As graduation is getting closer, and I am forced to consider a “real” life after college, there’s one word that I can’t shake out of my mind: job. While “loan,” and “adult” are also high contenders, I’m finding myself increasingly thinking about what the hell I’m going to be doing for a living.
In the process of stressing out about all of this, I’ve started using LinkedIn, a website that is best described as Monster smashed together with Facebook. Sure it offers some really useful tools like hosting a spot to showcase your abilities and your resume. You can also become a part of groups that are relevant to your field and seek out potential jobs. Moreover, LinkedIn shows just how much we are defined by those we know, especially in terms of today’s job market.
One of the major parts of LinkedIn is connection with others. Past employers, fellow employees, family members, and college friends all add up to make your network. You can see what they’re doing, where they work, and who they know. It’s a very socialized version of job hunting, visually revolving around people instead of skills or job titles.
While I do think it’s healthy to put faces to resumes, it’s a weird environment.
Just like any other social networking site, you’re selling yourself.
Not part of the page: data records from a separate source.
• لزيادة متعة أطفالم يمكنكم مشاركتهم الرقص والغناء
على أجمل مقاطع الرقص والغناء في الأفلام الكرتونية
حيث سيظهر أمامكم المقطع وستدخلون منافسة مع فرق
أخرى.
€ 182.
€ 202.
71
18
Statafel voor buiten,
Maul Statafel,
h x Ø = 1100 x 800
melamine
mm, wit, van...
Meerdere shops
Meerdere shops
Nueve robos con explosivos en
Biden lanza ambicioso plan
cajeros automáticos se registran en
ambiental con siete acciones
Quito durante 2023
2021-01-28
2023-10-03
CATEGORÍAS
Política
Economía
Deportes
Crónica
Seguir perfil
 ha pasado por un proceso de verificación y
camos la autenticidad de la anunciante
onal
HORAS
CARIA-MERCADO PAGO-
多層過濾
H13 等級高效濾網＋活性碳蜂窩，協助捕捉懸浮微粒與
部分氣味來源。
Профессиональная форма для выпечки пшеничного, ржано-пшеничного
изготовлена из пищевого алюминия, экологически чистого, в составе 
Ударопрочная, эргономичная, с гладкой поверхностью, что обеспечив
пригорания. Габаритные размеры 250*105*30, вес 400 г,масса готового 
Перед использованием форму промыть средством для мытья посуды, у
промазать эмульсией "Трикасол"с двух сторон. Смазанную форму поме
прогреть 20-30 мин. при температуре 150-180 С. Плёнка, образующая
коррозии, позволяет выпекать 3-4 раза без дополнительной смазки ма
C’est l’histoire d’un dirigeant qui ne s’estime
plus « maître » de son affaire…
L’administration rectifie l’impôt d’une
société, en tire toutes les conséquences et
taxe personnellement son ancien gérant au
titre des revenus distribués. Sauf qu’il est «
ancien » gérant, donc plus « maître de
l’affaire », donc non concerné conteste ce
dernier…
LinkedIn is your own arena to make yourself look as employable and knowledgeable as possible and to show how many people you know.
What are interesting to me are the differences between LinkedIn and other social networking sites. As with Facebook, users of LinkedIn can post things of interest, have a profile picture, and get updates about their connections.
When I first started using the site, however, I felt strange using the same practices as I would on Facebook. I didn’t want to use my same profile picture. Why? It’s not like my Facebook makes me out to be a crazy college party animal; in fact, I look pretty subdued in my photo, but for some reason, it just didn’t seem professional enough to use as my picture on LinkedIn. What am I supposed to use the posting for? On Facebook, I usually post articles about politics or videos that satirize the whole situation. I might send someone a link to an irrelevant cute cat picture or post my photos from a recent trip. Does any of that seem like a good idea on LinkedIn? No. So what do I do with this feature?
Funny how function of a website – even within the parameters of social networking – determines how we use and perceive it. It was also funny to see how hard all of my peers try to sell themselves. Yes, that’s the point of the game, but that doesn’t make it any cooler to play it.